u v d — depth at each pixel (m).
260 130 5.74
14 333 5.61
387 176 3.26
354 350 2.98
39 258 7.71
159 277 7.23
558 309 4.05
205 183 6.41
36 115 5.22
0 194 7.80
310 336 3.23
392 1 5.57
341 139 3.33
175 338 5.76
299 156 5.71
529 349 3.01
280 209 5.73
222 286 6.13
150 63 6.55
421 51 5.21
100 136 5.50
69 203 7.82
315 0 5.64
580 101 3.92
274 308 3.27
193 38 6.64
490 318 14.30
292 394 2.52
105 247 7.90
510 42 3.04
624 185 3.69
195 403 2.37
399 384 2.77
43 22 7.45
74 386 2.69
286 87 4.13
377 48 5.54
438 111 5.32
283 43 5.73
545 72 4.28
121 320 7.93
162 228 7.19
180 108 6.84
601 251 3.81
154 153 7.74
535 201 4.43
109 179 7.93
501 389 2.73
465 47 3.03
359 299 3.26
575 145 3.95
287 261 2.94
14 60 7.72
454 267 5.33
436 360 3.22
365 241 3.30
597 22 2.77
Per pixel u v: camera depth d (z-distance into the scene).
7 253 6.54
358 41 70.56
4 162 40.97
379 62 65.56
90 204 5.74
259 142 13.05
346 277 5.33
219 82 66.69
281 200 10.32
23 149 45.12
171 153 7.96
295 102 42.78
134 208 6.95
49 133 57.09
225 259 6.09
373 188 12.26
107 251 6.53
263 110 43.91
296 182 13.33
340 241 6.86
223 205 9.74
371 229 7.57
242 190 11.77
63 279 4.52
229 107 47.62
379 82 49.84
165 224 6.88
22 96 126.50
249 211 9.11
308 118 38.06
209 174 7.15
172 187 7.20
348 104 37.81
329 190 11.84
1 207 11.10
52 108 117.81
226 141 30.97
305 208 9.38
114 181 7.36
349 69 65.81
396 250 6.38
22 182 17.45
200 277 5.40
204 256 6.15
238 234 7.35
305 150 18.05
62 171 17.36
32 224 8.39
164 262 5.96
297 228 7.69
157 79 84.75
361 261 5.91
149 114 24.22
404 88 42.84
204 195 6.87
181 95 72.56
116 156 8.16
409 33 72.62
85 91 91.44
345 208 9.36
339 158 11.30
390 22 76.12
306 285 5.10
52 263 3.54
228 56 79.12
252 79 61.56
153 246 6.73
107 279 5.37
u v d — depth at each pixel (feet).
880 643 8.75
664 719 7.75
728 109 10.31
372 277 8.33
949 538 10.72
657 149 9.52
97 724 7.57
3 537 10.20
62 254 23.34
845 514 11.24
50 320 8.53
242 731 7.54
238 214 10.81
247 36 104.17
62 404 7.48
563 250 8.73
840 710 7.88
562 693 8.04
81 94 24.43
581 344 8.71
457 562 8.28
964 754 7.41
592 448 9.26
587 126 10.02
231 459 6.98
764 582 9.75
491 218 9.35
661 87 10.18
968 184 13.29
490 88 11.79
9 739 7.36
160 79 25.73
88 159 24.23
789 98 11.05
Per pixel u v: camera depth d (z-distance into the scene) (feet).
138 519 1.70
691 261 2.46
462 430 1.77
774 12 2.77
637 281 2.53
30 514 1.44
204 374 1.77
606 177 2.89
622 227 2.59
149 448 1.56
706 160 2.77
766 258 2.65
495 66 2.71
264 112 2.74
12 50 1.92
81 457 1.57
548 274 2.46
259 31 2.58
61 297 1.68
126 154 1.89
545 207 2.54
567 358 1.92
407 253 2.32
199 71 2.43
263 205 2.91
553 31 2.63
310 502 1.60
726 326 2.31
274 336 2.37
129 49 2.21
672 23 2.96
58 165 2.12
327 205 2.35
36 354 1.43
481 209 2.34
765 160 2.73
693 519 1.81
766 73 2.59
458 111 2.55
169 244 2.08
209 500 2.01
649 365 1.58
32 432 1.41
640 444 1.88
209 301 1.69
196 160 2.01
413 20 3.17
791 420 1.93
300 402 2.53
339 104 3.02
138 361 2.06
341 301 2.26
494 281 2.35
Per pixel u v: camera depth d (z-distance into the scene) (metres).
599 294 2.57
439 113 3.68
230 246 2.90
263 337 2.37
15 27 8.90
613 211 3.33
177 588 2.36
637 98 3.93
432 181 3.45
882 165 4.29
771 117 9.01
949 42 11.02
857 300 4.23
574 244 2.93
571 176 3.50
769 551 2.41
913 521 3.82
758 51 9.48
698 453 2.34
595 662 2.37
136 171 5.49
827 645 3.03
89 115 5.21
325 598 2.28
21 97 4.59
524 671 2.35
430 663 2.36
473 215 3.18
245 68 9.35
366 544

========================================================================

• **TASK OBJECTIVE**
Locate the word "each" in the data above. Copy every line carrying it.

• **ANSWER SECTION**
u v d — depth at each pixel (m).
u v d — depth at each pixel (feet).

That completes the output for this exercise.